When i saw an ad for The New World before it came out i immediately thought of the scene of Anju’s ripples, the way Pocahontas stands in the water, and only then i remembered Malick’s love for the film

The beauty of nature in Mizoguchi’s masterpiece, alongside Malick’s

Kenji

over 1 year ago

Joks

over 1 year ago

I’m not sure i agree that Thin Red Line to some extent isn’t about ideas on some level. in fact, i’d argue that it’s the only film of Malick’s that establishes a broad dialectic between nature and man. The others, as far as i’m aware, do not.

Paul Maher Jr.

over 1 year ago

the “Malick site” would be my blog, ALL THINGS SHINING I have a lot more surprises coming soon:

http://terrencemalicksdream.blogspot.com/

Jardun

over 1 year ago

@Robaldo listed most of what I was thinking.

noirabl​ue

over 1 year ago

I thought this was about other directors stealing from Malick, because so many do.
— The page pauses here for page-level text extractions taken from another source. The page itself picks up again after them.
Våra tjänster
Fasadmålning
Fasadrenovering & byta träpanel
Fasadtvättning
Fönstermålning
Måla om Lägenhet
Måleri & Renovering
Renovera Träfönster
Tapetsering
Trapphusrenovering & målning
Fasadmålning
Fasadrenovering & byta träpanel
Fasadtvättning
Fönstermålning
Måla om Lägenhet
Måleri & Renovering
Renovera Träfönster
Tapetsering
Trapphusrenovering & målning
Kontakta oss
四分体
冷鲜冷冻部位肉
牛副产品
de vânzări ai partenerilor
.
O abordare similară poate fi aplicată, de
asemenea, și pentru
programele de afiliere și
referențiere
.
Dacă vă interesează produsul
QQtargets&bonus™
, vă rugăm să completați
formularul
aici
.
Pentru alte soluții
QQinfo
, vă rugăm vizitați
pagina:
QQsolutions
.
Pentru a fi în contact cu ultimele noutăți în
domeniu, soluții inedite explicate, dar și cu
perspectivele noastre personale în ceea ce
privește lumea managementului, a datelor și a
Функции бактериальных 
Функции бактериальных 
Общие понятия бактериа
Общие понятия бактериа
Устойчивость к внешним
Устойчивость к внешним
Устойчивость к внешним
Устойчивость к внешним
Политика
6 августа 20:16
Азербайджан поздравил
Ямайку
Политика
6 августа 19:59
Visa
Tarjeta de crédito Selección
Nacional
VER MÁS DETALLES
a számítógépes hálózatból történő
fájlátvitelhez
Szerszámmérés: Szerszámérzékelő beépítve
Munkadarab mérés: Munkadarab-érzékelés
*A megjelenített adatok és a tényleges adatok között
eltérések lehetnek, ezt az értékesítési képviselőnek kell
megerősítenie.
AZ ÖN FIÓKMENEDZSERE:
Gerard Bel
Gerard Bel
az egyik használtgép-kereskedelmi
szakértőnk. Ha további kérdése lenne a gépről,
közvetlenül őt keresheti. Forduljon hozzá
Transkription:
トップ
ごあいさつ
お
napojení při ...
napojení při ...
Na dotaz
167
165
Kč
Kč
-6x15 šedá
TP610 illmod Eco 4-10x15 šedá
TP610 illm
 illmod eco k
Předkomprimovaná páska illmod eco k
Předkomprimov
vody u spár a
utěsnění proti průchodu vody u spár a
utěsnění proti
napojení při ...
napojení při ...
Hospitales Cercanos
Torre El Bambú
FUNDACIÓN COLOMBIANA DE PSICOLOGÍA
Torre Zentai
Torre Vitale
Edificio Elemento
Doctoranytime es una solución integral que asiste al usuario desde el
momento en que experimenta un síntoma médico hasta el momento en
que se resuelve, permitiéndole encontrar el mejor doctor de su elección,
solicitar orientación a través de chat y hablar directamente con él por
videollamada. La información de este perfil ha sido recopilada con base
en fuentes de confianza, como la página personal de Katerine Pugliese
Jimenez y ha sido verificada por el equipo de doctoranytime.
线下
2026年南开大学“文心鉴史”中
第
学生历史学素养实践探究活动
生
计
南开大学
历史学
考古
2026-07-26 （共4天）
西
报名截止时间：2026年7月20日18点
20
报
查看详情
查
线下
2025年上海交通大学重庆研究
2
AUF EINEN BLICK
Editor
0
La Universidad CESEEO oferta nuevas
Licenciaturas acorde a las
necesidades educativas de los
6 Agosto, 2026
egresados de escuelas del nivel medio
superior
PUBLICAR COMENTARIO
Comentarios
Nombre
He’s also one of my all time favorite directors. My husband and I often watch some (far inferior) film and say, “Somebody saw Badlands,” for example. Previous poster who mentioned David Gordon Green was right on the money. His “Undertow” is Malick-lite. Also look at the “dancing scene” from “Witness”—a complete rip-off of “Badlands.” Malick is sui generis—no point copying him.

rajiv ibrahim

over 1 year ago

the roads of kiarostami
wings of desire
the pear tree
alamar
man of aran
ten canoes

juan jose namnun

over 1 year ago

“cache” looks something as a terrence malick looks both cristian berger and michael hanekke were at the top of their talents.
“boarding gate”also looks like a malick film would look(if he stop been who he is)
but really as premiere said in 1999
sees and sounds like nobody else

John

over 1 year ago

Shunji Iwai’s body of work is probably most similar to Malick, visually. They both exploit natural light to its extremes, and tend to go for brief, evocative shots, with a lush color palette. But subjectively, Malick is interested in American myth, while Iwai makes a lot of films about children and the process of gaining experience and losing innocence. And whoever mentioned Nicolas Roeg, yes, that’s a good choice.

TakaAwe​some

5 months ago

I don’t think anyone’s mentioned Ratcatcher yet. Aspects of that reminded me of Malick.